Renunciation is a very old Buddhist idea; in fact, it goes back about 2,500 years to the eponymous Buddha himself, Siddhartha Gautama. According to Buddhist sources, Gautama was born to royal parents but renounced the privileges and pleasures of his home life to live as a wandering ascetic before famously attaining enlightenment.
“One of the things I talk about in the book is how Tibetan authors describe renunciation as potentially taking many forms. There are important figures in Tibetan and Himalayan Buddhist literature who left everything behind to go meditate in a cave for 20 years,” Pitkin says. “But there have also been people who continue to live in the world, and maybe even play a very active role, politically, socially, or economically, who are says to have an inner attitude of renunciation.”
In her book, that ideal of renunciation, external or internal, is the lens through which Pitkin examines themes of loss and continuity. Tibetan and Himalayan authors describe renunciation as shaping teacher-student relationships, potentially imposing painful separations that are in turn overcome by practices of devotion, memory, and narrative. Pitkin’s book argues for the importance of this intellectual tradition in understanding times of great political, social, or cultural upheaval—such as the experiences of Tibet and the Himalayan region during the 20th century.

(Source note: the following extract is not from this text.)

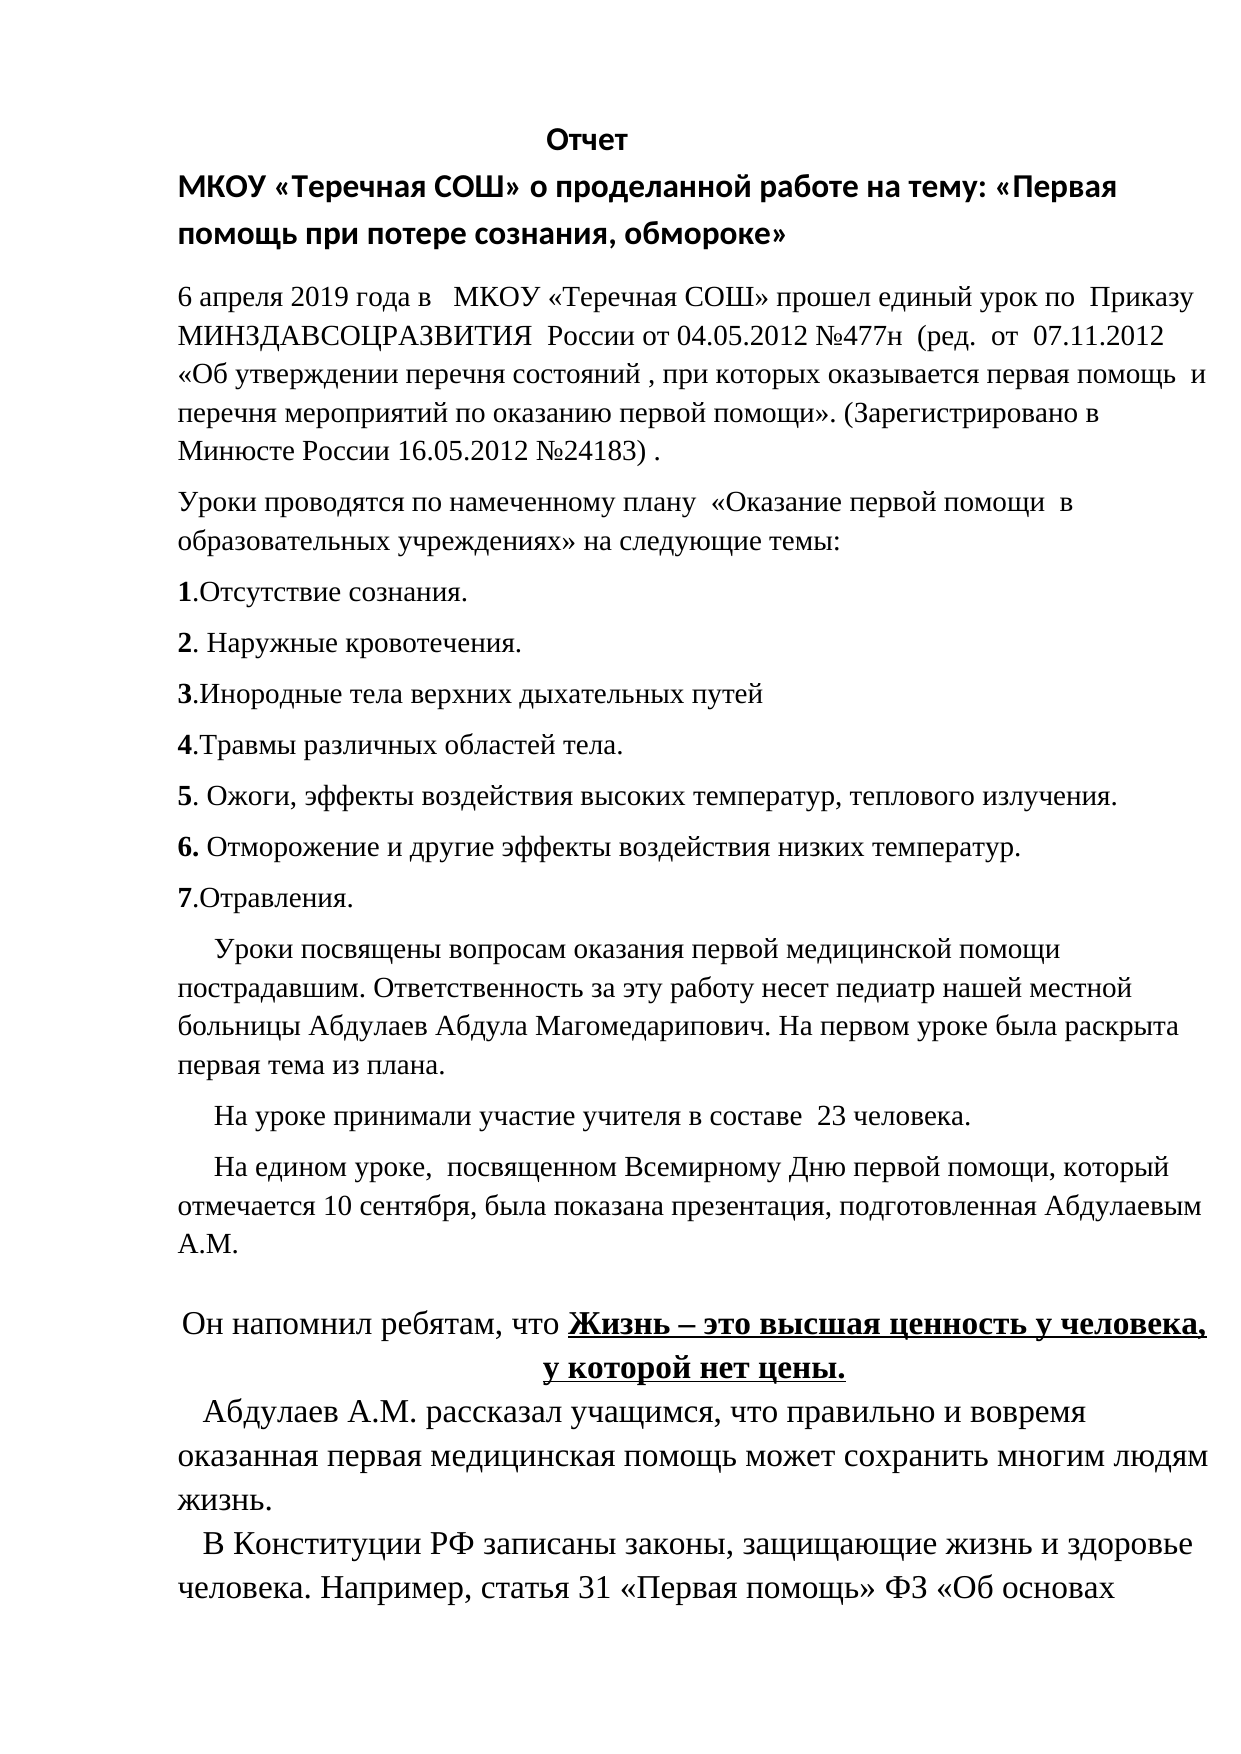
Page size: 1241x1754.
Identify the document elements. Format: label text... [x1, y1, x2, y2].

text 1.Отсутствие сознания. [177, 574, 1211, 608]
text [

“That’s where the intervention of the book lies, looking at this Tibetan and Himalayan intellectual tradition, and specifically at the theme of renunciation, through the frame of one person's life in the crucible of the 20th century,” Pitkin says. “I argue that Khunu Lama’s life, writings and activities—particularly narratives about his renunciation—create opportunities to see how the whole received binary of modern versus not-modern falls apart.”

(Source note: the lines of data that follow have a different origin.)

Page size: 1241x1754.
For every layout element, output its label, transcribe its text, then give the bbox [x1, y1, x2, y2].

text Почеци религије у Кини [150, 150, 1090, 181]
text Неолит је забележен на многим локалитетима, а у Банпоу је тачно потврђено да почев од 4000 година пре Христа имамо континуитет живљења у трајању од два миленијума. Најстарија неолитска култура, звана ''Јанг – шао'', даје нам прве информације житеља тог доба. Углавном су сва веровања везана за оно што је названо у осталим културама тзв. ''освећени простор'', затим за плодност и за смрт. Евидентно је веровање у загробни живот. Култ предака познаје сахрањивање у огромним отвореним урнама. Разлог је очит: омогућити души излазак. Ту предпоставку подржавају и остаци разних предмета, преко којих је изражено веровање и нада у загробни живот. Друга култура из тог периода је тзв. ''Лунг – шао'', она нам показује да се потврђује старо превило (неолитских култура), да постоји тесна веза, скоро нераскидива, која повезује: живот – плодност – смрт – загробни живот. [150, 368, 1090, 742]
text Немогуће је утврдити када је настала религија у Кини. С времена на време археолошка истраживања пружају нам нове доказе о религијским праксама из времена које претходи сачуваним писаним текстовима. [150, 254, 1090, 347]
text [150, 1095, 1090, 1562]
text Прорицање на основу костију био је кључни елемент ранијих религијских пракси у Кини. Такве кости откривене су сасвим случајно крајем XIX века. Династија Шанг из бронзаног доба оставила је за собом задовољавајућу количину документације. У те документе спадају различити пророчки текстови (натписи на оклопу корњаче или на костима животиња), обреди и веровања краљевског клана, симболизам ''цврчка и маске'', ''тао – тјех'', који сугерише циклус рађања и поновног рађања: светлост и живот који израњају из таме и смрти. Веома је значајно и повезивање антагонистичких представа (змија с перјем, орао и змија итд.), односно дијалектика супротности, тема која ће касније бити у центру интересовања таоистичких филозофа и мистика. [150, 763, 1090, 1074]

“I’m writing against ways of thinking about modernity that suggest a kind of hierarchy,” Pitkin says, “where some societies are labeled ‘truly’ modern and others aren't, or where people who are labeled ‘not-modern’ are framed as primitive or backward.”
“That kind of modernity-as-progress story often gets framed as benevolent helpfulness by governments and other powerful actors, but that progressivist way of thinking about modernity can actually be a tool of enormous cultural violence,” Pitkin added. “By contrast, Khunu Lama’s own writings, and work by Himalayan and Tibetan authors about Khunu Lama’s life, reveal more nuanced and capacious ways of thinking about 20th century history and its disruptions, using interpretive tools drawn from Buddhism.”
Emotion and Affect in the Classroom
In addition to the themes of renunciation and modernity, one of the things Pitkin took away from her deep dive into Khunu Lama’s life was a sense of the creation and transmission of knowledge as a relational process, and how emotion and affect are central to Buddhist modes of interpersonal connection—especially between teachers and students.
“I feel like my own teaching has really evolved as a result,” Pitkin says. “Over the same period that I've been working on this book, I've also been rethinking how I imagine the space of the classroom, starting to understand it as a place where the students and I are exploring questions together and producing knowledge together.”
“The learning is coming from the students,” Pitkin added. “It's not something that I'm single-handedly providing to them. But rather, we're making something together. And that's a relational process. It's a process of discovery in each class, and there is a way in which I think that approach comes from my learning about the kind of teacher Khunu Lama was.”